Some experts say another explanation might be that assaults are not being recorded in the appropriate categories.

"It's not so hard to classify an incident as a simple assault, frankly," said Robert Apel, an associate professor at Rutgers University's School of Criminal Justice, who spoke in general terms and not particularly about Camden. "There's an awful lot of discretion left to the officer to make that determination."

In Philadelphia

That decision carries weight in court: Simple assault is often a misdemeanor and carries a small fine. Aggravated assault is generally a felony and can lead to prison time.

In the late 1990s, Philadelphia police came under fire for downgrading many aggravated assaults to simple assaults in an attempt to improve the department's image. In 2009, Dallas police were criticized for doing the same thing.

Apel and others say that more data are needed to confirm a trend and that assault numbers can fluctuate. But it raises questions, they say, when the numbers of aggravated- and simple-assault victims move as far in opposite directions as they have in Camden.

"The question is, Is it real, or a downgrading effect?" said Thomas Arvanites, director of Villanova University's criminology program. "And I don't know how you would explain it being real."

The FBI, in compiling its annual Uniform Crime Report, defines simple assault as a verbal threat or, more often, an attack that does not involve a weapon or serious injuries such as broken bones, knocked-out teeth, or stitches. If such injuries or a weapon are involved, the FBI says, the crime should be reported as an aggravated assault - making it a violent crime.

But the FBI acknowledges that "aggravated assault is a troublesome crime to classify."

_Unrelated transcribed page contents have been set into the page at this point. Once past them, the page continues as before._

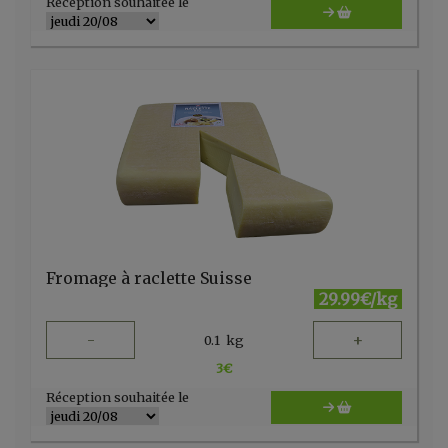
Réception souhaitée le
Fromage à raclette Suisse
29.99€/kg
-
+
0.1
kg
3
€
Réception souhaitée le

An accurate study of how crimes are recorded would require access to police incident reports. Camden police and the county have repeatedly denied The Inquirer access to the reports, saying they are confidential investigatory records.

A 'model' for others

That differs from police practice in cities such as Boston and Washington, which do release the reports. In Philadelphia, according to a department spokeswoman, the narrative in the reports is sometimes read back to reporters.

On Tuesday, Christie came to Camden and lauded the drops in aggravated assault and other crime categories.

(In August, reporting on the first three months after the new force began patrolling Camden, authorities similarly noted declines in several violent crimes.)

Last week, the governor called the county police department, which was created in April 2013 after the controversial disbanding of the city police department, a "model" for other cities to emulate.

According to data released by police in April, homicides in the city dropped from 13 to 10, and there was a 28 percent drop in aggravated-assault victims - from 227 to 163 - in the first quarter compared with the same quarter a year ago.

But when simple assaults are included, assaults in the city rose 12 percent.

In April, according to Camden police, the number of simple-assault victims was 195. This was considerably higher than in any of the first four months of last year, when, according to State Police data, the highest number was 146.

Freeholder Director Louis Cappelli Jr., described on the Camden County website as the "architect" of the county police department, said Thursday that the focus on simple assaults "amazes" him when other crimes are down.

"All numbers are concerns," said Mayor Dana Redd, but she said residents were typically more concerned with major crimes, such as homicide, robbery, and aggravated assault.

Laura Sánchez, a social worker who has lived in Camden's Fairview neighborhood for 14 years, said she was disappointed police and city officials had not talked about the spike in simple assaults.

"It concerns me that we haven't heard about it, because I would want full disclosure on their part. If we are to trust completely the change to Metro, then we have to have all the information, not just the good news."